» **EXCERPT**:

__________________________________________________

Both evade the deep question of what constitutes ‘greatness’ in today’s world of education by settling for the notion of a ‘world leading’ system. But what if the ever more refined model of comparative PISA rankings and exceptional written qualifications is leading the world in the wrong direction? What if we actually need something radically different to address the challenges of the century ahead?

Likewise, what can possibly give us confidence that ‘closing the gap’ between the disadvantaged and other performers simply requires more money, closer targeting, more research, more joined up government and so on, when all those approaches have already been tried, to some extent, somewhere in the world - and indeed in Scotland (as Commission member and former Education Minister Peter Peacock acknowledged on these pages yesterday) - and failed?

These reports are intelligent, well-informed contributions to the discussion and contain nuggets of wisdom for those seeking insight rather than easy answers. But neither openly acknowledges the tensions, paradoxes and contradictions that characterise the wicked problems they address.

The central thrust of the Commission report, for example, is to advocate greater autonomy for schools to encourage more diversity in the system. Amen to that. But, reflecting our cultural unease about where we should really be heading, what the Commission gives with one hand it takes away with the other. ‘Diverse means’ the report says. But to ‘the same end’. ‘Transformation’ it says. But through the medium of ‘evidence-based policy’. ‘Loosen up on monitoring’ it says. But also focus ‘greater attention on the effectiveness of policy’ and subject Education Scotland in particular to ‘careful monitoring and regular review’. And whilst the report rightly calls for culture change, it nowhere sets out the specific habits of cultural leadership that will bring it about.

__________________________________________________

» **SUPPLIED DATA**:
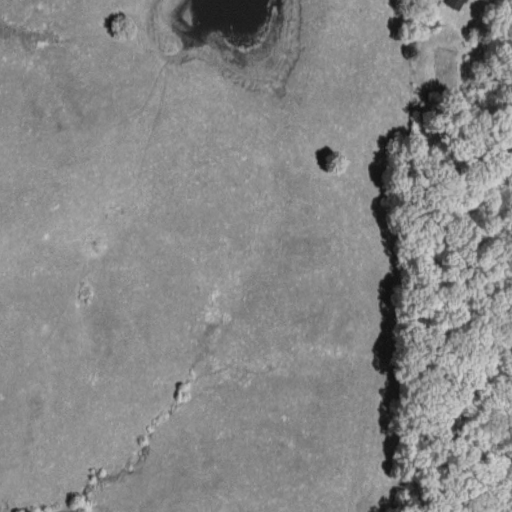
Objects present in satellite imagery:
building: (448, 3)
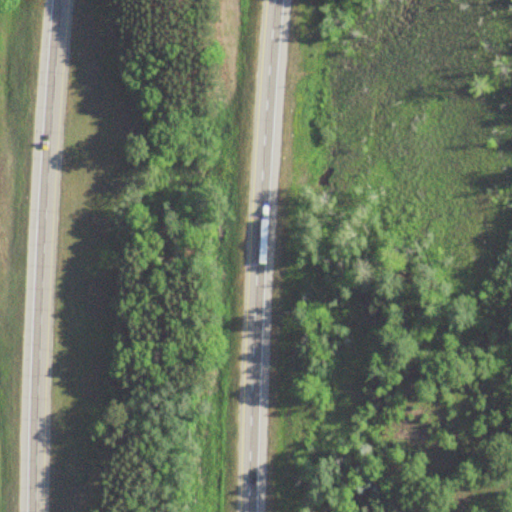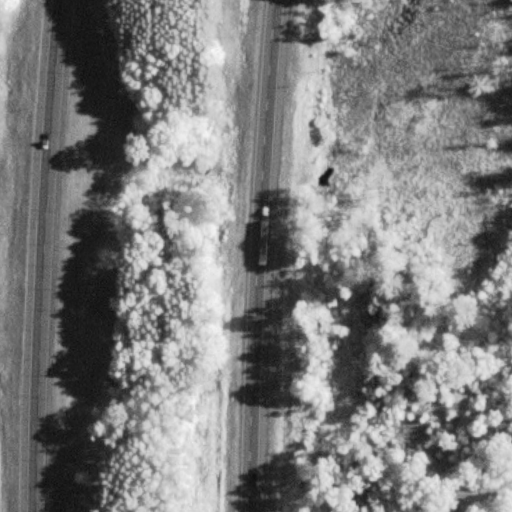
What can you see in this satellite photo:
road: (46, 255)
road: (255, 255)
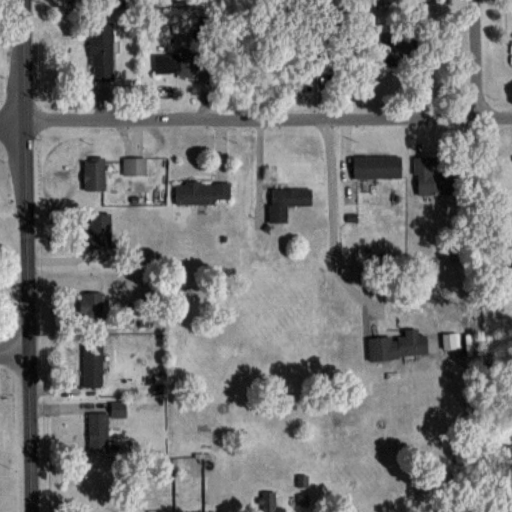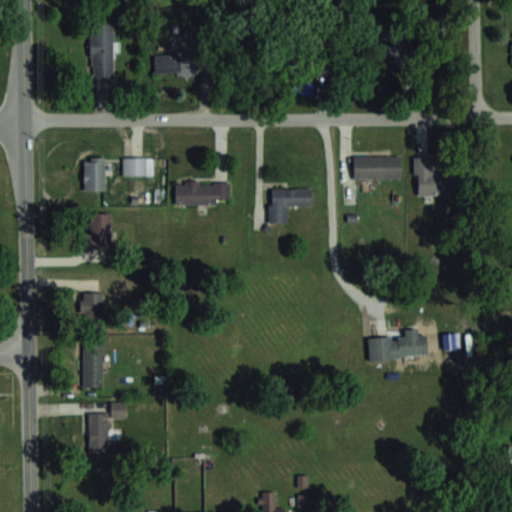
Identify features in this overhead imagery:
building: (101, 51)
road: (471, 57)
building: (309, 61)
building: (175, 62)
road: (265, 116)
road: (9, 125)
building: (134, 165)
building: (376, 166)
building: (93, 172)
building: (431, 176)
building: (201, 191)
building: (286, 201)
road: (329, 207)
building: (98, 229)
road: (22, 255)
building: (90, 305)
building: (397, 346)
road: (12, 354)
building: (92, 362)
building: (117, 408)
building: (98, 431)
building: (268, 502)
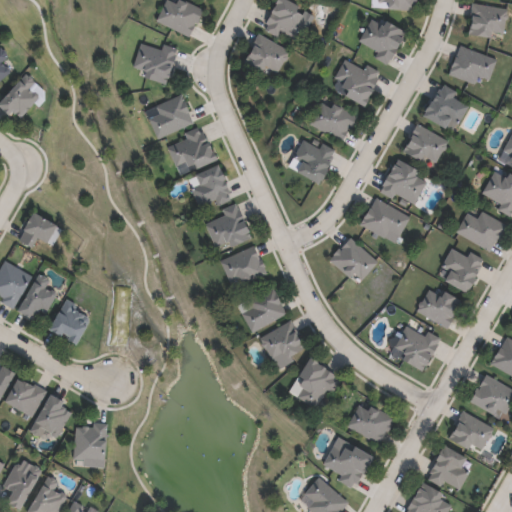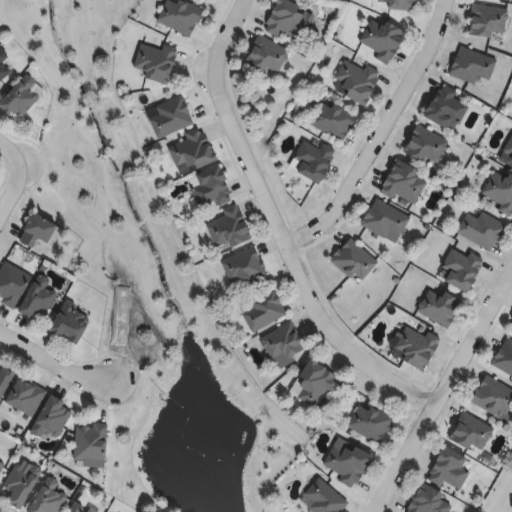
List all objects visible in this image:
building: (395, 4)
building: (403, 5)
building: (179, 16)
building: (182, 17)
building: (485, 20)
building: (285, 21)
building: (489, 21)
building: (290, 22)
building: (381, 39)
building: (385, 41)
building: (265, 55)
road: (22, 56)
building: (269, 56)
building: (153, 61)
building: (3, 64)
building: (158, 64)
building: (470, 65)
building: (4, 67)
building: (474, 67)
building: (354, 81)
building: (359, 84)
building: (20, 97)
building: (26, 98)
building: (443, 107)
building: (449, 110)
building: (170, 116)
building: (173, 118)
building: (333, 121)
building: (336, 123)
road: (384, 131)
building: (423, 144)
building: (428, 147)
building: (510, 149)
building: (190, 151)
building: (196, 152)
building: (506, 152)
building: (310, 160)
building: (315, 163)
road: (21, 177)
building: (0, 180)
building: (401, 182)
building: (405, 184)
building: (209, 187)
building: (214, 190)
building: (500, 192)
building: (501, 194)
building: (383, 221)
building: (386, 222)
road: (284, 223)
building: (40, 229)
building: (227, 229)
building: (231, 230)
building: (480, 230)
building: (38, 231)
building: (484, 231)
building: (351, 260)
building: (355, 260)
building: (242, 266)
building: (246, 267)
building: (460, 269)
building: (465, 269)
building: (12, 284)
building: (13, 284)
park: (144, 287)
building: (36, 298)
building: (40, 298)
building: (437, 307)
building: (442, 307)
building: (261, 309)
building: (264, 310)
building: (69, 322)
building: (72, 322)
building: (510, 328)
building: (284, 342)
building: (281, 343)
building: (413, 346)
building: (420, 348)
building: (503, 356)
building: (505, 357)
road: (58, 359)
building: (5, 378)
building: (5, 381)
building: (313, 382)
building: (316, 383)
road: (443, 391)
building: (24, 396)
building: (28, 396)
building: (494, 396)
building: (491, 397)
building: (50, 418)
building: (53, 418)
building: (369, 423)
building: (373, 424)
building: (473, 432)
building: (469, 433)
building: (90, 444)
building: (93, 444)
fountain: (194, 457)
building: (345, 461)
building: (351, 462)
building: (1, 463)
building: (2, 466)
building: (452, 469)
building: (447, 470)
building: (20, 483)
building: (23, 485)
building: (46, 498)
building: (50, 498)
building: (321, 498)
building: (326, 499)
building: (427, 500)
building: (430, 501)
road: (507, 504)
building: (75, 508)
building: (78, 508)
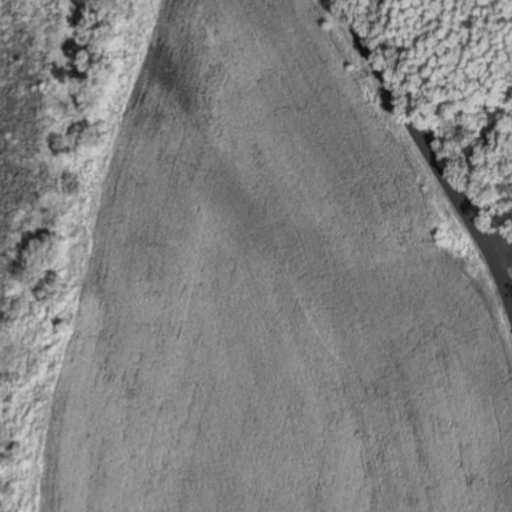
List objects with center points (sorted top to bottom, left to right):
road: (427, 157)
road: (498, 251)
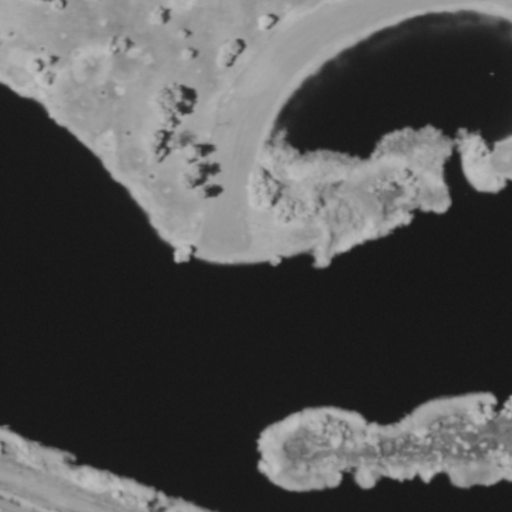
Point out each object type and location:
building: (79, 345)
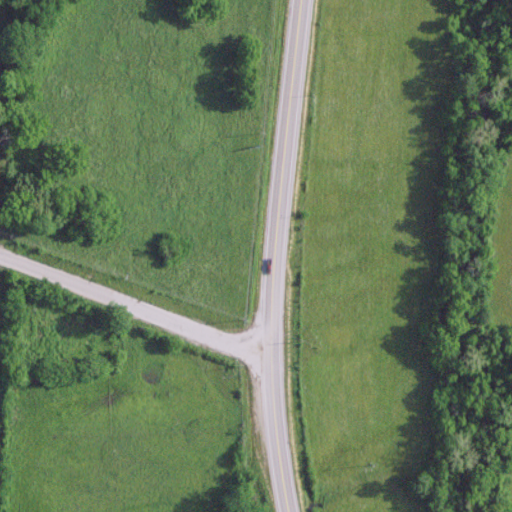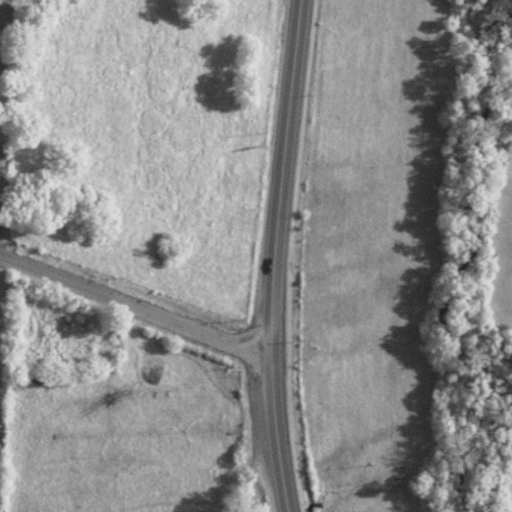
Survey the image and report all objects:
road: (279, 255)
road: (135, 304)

__________________________________________________

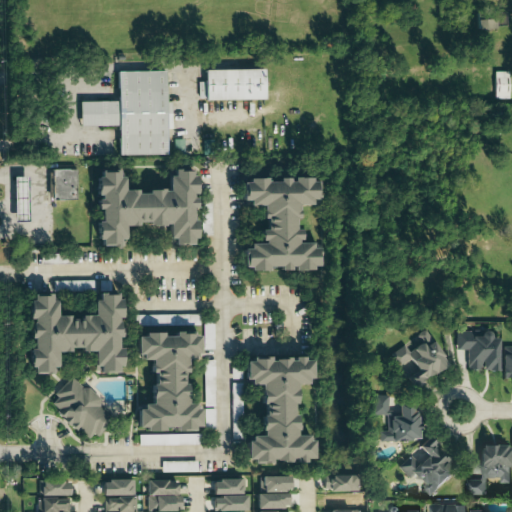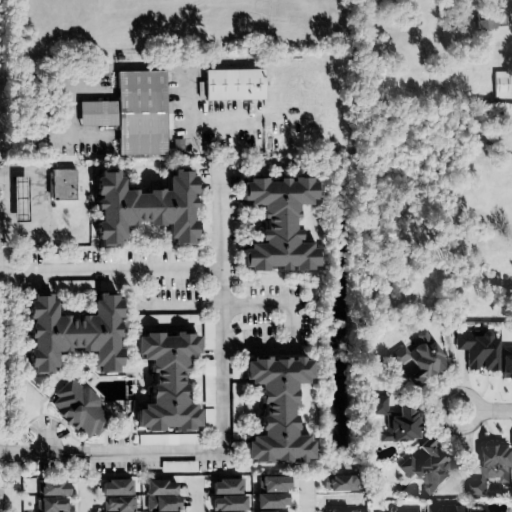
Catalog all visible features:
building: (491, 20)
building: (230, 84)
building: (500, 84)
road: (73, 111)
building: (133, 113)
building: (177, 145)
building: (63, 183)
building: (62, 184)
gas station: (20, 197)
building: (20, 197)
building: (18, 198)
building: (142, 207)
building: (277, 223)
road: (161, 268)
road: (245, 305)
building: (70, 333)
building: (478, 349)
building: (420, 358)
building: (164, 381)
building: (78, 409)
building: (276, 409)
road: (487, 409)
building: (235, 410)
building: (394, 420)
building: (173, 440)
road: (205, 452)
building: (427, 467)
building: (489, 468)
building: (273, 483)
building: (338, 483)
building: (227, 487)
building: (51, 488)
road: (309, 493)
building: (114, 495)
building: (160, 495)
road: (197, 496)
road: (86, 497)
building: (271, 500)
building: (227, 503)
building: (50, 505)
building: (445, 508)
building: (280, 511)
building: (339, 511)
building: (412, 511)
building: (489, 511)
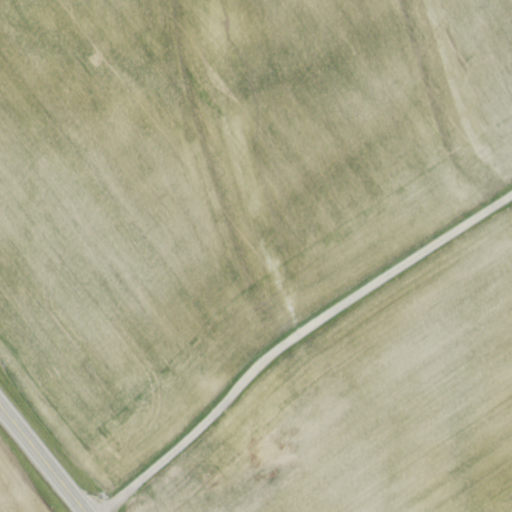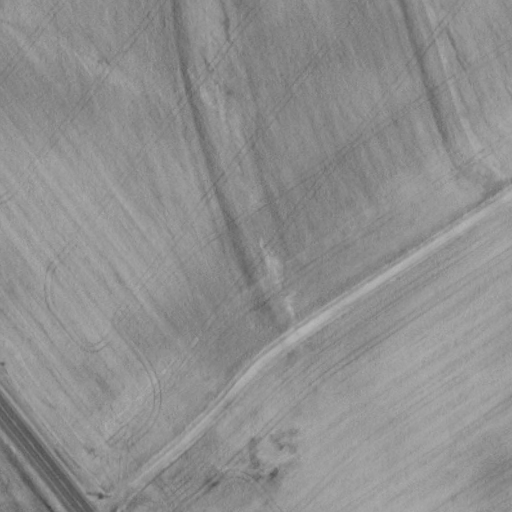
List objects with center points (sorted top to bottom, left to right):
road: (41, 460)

__________________________________________________

» **TASK INSTRUCTIONS**:
• a. Reproduce everything in the education commentary from "Likewise, what can" down to "- and failed?".
• b. Using the education commentary, state whether each statement agrees with it, answering yes or no and quoting the words that decide it: (i) The Commission report advocates greater autonomy for schools. (ii) The Commission report sets out the specific habits of cultural leadership that will bring about culture change. (iii) Peter Peacock is described as a former Education Minister.
• c. List the approaches to "closing the gap" that the education commentary says have already been tried.

» **RESULTS OF THE EXERCISE**:
• a.
Likewise, what can possibly give us confidence that ‘closing the gap’ between the disadvantaged and other performers simply requires more money, closer targeting, more research, more joined up government and so on, when all those approaches have already been tried, to some extent, somewhere in the world - and indeed in Scotland (as Commission member and former Education Minister Peter Peacock acknowledged on these pages yesterday) - and failed?

• b.
(i) Yes: "The central thrust of the Commission report, for example, is to advocate greater autonomy for schools to encourage more diversity in the system."
(ii) No: "it nowhere sets out the specific habits of cultural leadership that will bring it about."
(iii) Yes: "Commission member and former Education Minister Peter Peacock"

• c. more money; closer targeting; more research; more joined up government